Trump has found himself on the receiving end of design jokes too. In 2016 after then-Indiana Gov. Mike Pence was added to the ticket, the campaign briefly tried out a dual-letter logo of a T and P interlocked as part of a stylized flag design. It was mocked widely online and wasn't used again, although it popped up in unofficial campaign paraphernalia and merchandise. For the remainder of the campaign, Trump stuck with his name-and-slogan logo.
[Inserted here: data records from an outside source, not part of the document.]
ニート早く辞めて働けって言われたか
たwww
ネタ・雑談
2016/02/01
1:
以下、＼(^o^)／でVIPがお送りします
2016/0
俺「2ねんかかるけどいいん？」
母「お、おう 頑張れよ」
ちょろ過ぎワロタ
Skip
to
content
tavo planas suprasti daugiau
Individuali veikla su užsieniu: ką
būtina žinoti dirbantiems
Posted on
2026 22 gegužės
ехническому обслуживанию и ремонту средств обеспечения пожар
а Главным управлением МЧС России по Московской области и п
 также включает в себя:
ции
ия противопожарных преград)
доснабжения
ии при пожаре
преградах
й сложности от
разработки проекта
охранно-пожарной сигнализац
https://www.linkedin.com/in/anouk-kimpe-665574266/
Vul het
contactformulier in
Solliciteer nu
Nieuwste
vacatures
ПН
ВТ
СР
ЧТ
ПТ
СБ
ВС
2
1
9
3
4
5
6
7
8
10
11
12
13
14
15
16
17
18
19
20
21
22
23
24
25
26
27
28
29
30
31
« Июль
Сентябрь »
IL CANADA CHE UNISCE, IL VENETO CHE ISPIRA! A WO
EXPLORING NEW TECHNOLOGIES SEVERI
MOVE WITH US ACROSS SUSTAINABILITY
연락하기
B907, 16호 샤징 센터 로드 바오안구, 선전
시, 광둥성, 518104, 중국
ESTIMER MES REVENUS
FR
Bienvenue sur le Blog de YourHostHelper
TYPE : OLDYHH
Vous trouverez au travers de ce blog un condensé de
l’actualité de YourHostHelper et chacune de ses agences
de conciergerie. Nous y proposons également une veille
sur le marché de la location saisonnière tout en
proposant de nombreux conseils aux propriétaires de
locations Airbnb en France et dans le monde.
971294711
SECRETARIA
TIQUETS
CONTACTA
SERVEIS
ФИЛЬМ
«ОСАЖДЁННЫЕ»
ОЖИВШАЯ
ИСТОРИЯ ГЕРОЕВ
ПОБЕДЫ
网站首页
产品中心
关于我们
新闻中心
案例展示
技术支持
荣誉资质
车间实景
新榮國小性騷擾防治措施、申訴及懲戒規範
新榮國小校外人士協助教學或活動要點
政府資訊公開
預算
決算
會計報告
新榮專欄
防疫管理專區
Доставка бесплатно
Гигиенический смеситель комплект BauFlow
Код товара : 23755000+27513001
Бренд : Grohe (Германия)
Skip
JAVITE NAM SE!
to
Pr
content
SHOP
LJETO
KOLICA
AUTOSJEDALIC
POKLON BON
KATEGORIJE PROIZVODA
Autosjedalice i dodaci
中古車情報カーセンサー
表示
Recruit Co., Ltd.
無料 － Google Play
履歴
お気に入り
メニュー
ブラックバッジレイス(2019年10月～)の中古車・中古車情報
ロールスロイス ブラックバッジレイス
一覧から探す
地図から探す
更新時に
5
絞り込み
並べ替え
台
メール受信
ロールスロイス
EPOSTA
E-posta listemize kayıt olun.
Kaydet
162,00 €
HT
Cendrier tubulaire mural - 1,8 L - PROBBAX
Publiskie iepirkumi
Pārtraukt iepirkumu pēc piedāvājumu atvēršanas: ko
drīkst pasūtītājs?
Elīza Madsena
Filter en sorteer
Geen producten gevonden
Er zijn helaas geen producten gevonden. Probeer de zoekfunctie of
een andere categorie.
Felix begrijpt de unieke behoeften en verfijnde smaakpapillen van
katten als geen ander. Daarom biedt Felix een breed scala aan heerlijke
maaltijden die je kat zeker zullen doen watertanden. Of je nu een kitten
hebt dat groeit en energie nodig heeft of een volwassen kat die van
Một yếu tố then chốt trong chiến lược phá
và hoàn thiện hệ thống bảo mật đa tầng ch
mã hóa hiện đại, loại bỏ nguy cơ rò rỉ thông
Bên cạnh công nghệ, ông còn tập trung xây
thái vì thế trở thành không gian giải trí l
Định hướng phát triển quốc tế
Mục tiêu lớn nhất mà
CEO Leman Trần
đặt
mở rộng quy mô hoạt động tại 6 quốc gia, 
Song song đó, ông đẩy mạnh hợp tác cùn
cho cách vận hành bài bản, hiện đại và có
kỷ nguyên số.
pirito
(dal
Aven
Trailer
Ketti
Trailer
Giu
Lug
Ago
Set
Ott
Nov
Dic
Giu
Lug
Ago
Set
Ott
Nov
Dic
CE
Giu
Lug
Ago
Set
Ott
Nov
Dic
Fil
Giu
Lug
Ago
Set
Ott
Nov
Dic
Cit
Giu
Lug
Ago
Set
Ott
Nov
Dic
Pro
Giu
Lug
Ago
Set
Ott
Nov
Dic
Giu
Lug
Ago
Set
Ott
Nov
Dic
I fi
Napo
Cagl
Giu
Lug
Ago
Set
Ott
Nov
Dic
It's possible 2020 design could continue to evolve and change, just as Clinton's H was adapted for different holidays and occasions. Bierut predicted candidates will need to develop concise marks that fit in small spaces like social media profile photos, and campaign stores like Warren's already show red, white, and blue merch, hinting at branding variations in color. Even Trump said last year the red MAGA hat could go green for his reelection campaign, to represent cash.

Campaign logos aren't as important as a candidates' positions on the big issues or their voting records, but they do signal something important about how candidates would like to be perceived. It's how they'll be represented on bumper stickers, yard signs, and T-shirts for months to come. It's the image that will deck the lecterns from which they speak as they campaign for the right to speak behind a lectern with the Seal of the President of the United States.

Through branding, candidates are saying something about themselves, their campaign, and their vision for America. And for the most diverse primary field ever seen in major-party politics, Democrats are representing themselves through a new generation of political design.